In 2021, according to EY, 88% of the 90 M&A deals were bolt-ons, even if their value ran into the billions of dollars. Last year saw 11 M&A deals exceeding $1.9 billion ($54.81 billion in total), led by CSL’s $11.7 billion buyout of Vifor Pharma, the largest deal announced in 2021.

Growing “firepower”

“Just because it’s got the billion-dollar price tag on it doesn’t mean that it’s a transformational deal or a megamerger,” Baral said.

EY defines megamergers as acquisitions with valuations of roughly $40 billion in biopharma and $10 billion in “medtech”, which includes diagnostics developers and companies specializing in “virtual health” such as telemedicine.

Last year’s biopharma M&A trailed the $111 billion combined value of 64 mergers and acquisitions generated by medtech companies. Medtech numbers jumped from 27 deals valued at a total $34 billion in 2020.

The gap between biopharma and medtech M&A came despite biopharmas enjoying near-record levels of “firepower,” which EY defines as a company’s capacity to carry out M&A deals based on the strength of its balance sheet, specifically the amount of capital available for M&A deals.

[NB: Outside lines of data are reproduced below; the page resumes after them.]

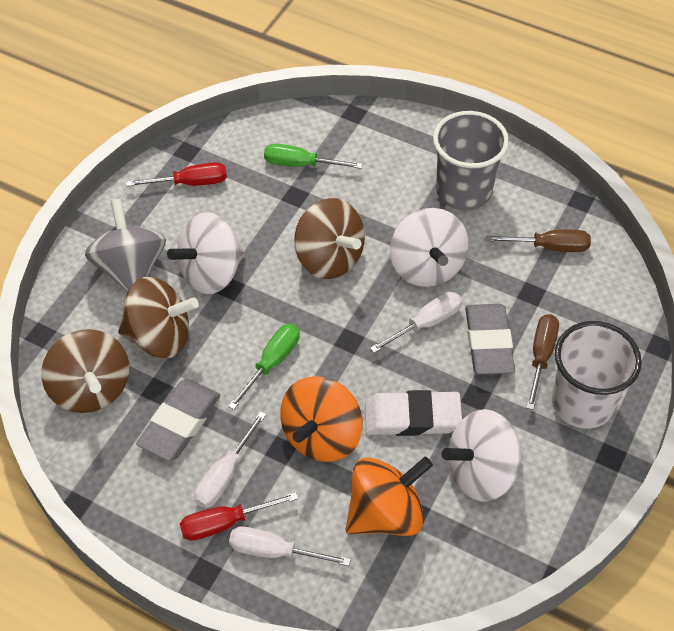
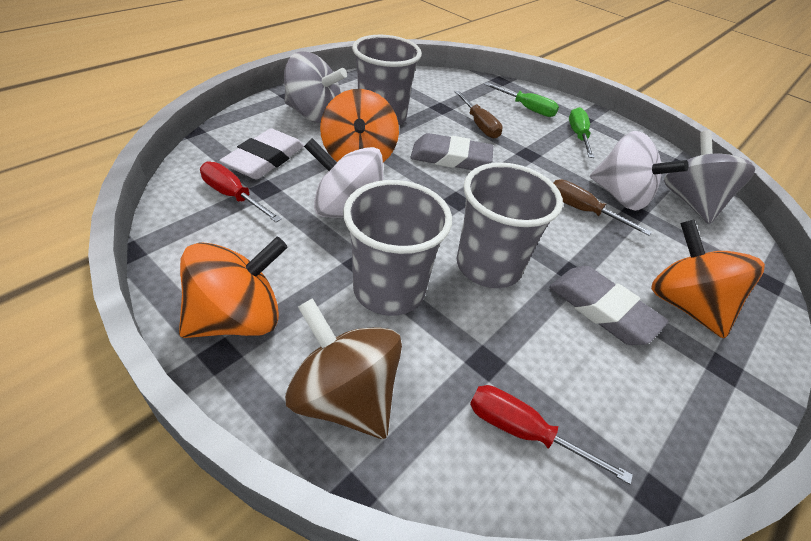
brown spinning top: [41,329,129,413] [118,277,199,358] [294,198,365,279] = 3 -> [285,298,402,439] = 1
grey cup: [433,111,509,210] = 1 -> [343,180,452,316] [352,35,422,125] [457,162,563,288] = 3
grey spinning top: [85,199,166,292] = 1 -> [284,51,347,123] [664,130,755,224] = 2
orange spinning top: [280,376,363,462] [346,457,433,536] = 2 -> [179,237,288,338] [320,89,399,162] [651,219,765,338] = 3
white cup: [552,321,642,429] = 1 -> none = 0
white screwdriver: [194,411,266,508] [229,526,351,566] [370,292,462,353] = 3 -> none = 0
white spinning top: [167,212,245,294] [390,208,469,287] [442,409,523,501] = 3 -> [304,138,383,218] [590,131,689,211] = 2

As of December 15, 2021, biopharmas had a combined $1.17 billion in firepower available for M&A, up 14% from a year earlier and just shy of the record high $1.22 billion in 2014. The companies deployed only 9% of their firepower on M&A in 2021, down from 12% in 2020 and 25% in 2019—and 13% on collaborations, down from 16% in 2020 but up from 9% in 2019. (Medtechs used only 16% of their M&A firepower, which stood at a record $600 billion).

Since the beginning of 2020, EY found, the 25 major biopharmas had deployed roughly 1.5 times more firepower on collaborations than M&A. In 2020, biopharmas signed 38 alliances with upfront deal values greater than $100 million, including four alliance that exceeded $1 billion. In contrast, last year, only 31 partnerships entailed more than $100 million in upfront cash, of which none exceeded $1 billion.

Biopharmas spent a combined $11.5 billion upfront on 273 partnerships in 2021, versus $19 billion on 296 the previous year.

“We expect that valuations will continue to stay strong, clearly for the good companies, good assets, good technology, good management,” Baral said. “I think the pressure is on the buyers to also show the value creation opportunities that they provide to the seller, but also, given the high execution and business case risks on the buyer side, it is also requiring the sellers to be really prepared so that the buyers feel comfortable with the business case and the value proposition. So, we don’t see the valuations dropping in the near term.”